- _Passage_
-------------------------

The Clippers’ record on the road, at the moment, is 1-12. I attempted to locate some of the players from the team that lost to the Clippers at home, but after many persistent calls, I have found that 5 of the 12 have checked into sanitariums, and the other seven have gone into the FBI witness protection program, receiving new identities in exchange for informing on their friends.

Even so, the Clippers do represent an actual, certified NBA franchise. You can say anything you want about them, but you can’t say they don’t play in the league. You can say they don’t belong in the league. You can say they belong in the Major Indoor Soccer League. You can say they ought to call themselves the Los Angeles Clodhoppers. But you can’t say they ain’t NBA.

Things have gotten so shameful, though, that the other day the coach of the Tampa Bay Thrillers, one of those goofball CBA teams I was talking about earlier, happened to mention that his players believed they could give the Clippers a game. Personally, I doubt it. I doubt if the Thrillers could even come within four points of the Clippers.

Never mind about that, though. Toronto, Vancouver, Memphis, Carolina, Pittsburgh--couldn’t you nice ladies and gents use an NBA team of your very own right now? Cincinnati, Kansas City, New Orleans--wouldn’t you like to have pro basketball back? Come on, you Dakota folk, make room for these very tall dudes in very short pants. Imagine: The Fargo Fireballs! The Rapid City Flashes! The Bismarck Herrings! The Pierre Salingers! Have a team. Have a ball.

If you or anyone you know is interested in taking this basketball team off my hands, write me, Mike Downey, Owner of Sorts, Los Angeles Clippers, care of this publication. Or call. Operators are standing by. This could be the opportunity of a lifetime. What’s mine is yours.

-------------------------

- _Material supplied_
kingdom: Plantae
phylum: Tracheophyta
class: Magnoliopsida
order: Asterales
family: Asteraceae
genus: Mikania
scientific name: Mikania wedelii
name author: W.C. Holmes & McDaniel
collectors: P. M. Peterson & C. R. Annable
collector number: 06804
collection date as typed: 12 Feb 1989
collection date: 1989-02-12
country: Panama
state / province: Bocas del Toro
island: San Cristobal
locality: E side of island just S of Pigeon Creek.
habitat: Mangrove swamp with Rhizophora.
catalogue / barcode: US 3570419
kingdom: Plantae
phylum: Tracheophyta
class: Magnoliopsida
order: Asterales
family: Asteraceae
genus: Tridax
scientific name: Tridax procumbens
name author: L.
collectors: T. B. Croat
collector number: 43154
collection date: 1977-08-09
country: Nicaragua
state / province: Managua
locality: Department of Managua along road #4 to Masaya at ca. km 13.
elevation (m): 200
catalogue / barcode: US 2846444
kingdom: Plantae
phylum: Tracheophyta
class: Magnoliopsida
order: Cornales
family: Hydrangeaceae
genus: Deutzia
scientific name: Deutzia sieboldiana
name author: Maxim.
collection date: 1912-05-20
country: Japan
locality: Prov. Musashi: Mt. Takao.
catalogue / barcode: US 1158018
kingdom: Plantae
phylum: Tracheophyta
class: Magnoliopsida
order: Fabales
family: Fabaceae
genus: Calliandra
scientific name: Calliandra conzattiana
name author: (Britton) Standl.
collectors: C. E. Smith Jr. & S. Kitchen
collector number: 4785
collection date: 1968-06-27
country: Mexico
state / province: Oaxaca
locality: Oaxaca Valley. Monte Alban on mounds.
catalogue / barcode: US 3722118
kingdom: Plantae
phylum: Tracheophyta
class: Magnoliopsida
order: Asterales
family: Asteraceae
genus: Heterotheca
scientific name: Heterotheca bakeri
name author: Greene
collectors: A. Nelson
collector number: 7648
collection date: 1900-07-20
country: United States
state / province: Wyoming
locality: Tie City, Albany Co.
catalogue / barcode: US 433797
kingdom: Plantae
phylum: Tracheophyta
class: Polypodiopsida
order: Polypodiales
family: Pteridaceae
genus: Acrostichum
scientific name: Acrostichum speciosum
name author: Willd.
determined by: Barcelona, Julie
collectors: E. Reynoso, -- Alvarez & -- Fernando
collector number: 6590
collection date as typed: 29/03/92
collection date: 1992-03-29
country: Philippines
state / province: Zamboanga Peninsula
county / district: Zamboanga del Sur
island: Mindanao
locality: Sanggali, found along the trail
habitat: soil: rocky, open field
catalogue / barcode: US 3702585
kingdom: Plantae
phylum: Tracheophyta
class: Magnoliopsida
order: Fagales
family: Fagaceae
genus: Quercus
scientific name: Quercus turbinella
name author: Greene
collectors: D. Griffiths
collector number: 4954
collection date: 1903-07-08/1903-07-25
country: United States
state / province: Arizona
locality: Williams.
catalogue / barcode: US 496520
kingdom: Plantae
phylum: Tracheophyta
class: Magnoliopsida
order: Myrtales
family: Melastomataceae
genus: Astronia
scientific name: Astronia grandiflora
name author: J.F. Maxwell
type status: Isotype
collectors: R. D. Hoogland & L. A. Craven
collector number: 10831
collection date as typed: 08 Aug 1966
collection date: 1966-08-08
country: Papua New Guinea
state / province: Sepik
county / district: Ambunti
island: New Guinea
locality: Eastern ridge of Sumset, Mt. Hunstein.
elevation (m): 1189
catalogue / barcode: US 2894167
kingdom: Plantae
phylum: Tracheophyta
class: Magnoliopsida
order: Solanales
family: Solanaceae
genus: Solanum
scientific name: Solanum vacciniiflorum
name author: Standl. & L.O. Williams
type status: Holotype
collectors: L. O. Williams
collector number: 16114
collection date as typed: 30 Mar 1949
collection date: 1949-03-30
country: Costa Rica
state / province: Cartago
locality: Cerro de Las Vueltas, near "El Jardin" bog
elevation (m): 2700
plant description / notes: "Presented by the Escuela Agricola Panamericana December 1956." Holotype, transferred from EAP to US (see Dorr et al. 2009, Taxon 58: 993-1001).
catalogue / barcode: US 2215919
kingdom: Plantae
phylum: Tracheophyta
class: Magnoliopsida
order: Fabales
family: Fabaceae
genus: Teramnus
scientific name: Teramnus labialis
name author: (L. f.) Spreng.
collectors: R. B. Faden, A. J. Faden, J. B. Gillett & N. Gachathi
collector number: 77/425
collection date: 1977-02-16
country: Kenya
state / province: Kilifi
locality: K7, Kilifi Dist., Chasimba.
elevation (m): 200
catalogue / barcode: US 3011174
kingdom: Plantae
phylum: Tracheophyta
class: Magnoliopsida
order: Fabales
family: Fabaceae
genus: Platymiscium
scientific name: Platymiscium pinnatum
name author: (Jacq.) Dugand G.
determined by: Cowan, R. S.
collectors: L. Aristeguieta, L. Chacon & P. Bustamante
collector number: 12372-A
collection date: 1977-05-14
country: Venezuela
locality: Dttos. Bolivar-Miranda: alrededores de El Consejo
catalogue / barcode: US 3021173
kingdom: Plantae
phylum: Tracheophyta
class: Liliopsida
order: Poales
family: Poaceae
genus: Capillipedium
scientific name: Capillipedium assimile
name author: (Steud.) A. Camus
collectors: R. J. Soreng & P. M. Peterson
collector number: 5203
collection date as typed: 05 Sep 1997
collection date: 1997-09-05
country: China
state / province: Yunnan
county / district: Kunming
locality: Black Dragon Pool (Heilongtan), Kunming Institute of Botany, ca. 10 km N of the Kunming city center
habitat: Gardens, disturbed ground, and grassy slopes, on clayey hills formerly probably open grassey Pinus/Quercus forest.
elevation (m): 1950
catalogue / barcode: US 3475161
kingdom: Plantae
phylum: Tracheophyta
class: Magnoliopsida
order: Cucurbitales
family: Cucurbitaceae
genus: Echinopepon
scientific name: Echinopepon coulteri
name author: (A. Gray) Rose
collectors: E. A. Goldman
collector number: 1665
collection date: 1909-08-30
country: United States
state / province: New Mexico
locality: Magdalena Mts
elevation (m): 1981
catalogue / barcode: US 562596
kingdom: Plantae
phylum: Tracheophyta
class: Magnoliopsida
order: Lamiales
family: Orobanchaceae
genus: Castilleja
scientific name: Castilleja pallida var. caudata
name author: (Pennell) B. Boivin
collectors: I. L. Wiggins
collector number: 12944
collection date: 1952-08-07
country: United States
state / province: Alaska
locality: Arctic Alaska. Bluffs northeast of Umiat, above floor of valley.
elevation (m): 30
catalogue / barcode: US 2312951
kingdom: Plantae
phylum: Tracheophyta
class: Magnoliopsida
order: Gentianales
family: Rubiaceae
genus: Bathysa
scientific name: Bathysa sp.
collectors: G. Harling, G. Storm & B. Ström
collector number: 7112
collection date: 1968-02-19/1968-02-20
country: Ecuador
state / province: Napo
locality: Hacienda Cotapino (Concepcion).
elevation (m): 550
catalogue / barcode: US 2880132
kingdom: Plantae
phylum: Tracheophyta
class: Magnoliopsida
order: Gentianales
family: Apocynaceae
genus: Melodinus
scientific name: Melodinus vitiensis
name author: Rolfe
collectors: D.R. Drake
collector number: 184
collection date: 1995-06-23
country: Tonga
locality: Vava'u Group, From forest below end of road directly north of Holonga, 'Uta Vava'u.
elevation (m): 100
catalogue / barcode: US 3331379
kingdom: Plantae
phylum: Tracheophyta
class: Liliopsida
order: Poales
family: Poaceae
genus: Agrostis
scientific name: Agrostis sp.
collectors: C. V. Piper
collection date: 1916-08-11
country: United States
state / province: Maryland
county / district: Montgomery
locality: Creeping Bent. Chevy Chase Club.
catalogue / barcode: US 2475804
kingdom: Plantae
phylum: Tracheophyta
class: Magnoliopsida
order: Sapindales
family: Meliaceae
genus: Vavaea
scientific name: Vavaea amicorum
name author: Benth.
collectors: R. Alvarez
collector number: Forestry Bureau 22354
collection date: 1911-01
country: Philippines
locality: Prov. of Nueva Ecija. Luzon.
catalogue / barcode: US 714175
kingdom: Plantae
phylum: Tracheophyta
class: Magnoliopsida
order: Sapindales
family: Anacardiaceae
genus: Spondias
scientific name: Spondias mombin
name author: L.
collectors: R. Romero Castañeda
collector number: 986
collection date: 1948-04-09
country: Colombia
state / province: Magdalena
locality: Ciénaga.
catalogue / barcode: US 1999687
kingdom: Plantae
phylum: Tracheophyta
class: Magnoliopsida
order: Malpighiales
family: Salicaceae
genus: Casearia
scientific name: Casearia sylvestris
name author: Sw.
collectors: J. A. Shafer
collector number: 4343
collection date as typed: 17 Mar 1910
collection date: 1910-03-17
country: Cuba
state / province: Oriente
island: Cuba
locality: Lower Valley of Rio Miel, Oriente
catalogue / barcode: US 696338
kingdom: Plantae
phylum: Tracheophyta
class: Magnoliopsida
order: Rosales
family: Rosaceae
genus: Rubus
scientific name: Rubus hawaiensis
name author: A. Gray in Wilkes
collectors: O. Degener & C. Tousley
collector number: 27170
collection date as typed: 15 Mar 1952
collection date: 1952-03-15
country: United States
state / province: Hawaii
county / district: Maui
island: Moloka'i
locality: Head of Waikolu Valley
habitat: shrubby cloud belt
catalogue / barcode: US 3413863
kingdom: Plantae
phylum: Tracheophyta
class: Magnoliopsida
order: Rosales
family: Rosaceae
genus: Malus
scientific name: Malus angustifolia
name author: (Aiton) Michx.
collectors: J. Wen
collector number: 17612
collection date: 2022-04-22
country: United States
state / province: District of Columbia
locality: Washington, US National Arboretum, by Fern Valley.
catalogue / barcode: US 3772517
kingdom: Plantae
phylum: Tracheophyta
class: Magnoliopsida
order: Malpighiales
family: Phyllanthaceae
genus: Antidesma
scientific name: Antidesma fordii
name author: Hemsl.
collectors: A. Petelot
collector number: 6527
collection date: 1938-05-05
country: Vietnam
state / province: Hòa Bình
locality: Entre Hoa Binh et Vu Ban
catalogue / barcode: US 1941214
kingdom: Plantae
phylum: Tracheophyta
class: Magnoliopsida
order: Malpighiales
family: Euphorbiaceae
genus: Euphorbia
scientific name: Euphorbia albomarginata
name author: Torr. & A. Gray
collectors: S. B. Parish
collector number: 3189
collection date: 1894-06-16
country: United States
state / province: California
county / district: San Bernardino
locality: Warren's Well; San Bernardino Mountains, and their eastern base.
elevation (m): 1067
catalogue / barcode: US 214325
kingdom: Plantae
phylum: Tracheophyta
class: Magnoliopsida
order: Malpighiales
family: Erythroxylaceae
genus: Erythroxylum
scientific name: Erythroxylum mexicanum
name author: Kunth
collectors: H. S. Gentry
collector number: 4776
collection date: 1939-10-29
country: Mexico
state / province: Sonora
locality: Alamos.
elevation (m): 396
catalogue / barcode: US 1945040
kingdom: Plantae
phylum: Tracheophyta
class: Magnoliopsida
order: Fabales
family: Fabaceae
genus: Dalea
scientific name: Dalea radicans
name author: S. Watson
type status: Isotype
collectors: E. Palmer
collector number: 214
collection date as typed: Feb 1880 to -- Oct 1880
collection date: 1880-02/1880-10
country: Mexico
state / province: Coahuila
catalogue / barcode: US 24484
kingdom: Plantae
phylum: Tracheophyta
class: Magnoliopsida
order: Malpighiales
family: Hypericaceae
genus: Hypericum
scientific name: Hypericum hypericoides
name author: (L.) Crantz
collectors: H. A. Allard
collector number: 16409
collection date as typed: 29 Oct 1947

-------------------------

- _Problems to solve_
(a) Reproduce the Clippers passage, starting with "Never mind about" and going on through "Have a ball.".
(b) According to the Clippers passage, what is the team's current record on the road?
The records have nothing to do with the Clippers passage.

- _Answer set_
(a)
Never mind about that, though. Toronto, Vancouver, Memphis, Carolina, Pittsburgh--couldn’t you nice ladies and gents use an NBA team of your very own right now? Cincinnati, Kansas City, New Orleans--wouldn’t you like to have pro basketball back? Come on, you Dakota folk, make room for these very tall dudes in very short pants. Imagine: The Fargo Fireballs! The Rapid City Flashes! The Bismarck Herrings! The Pierre Salingers! Have a team. Have a ball.

(b) 1-12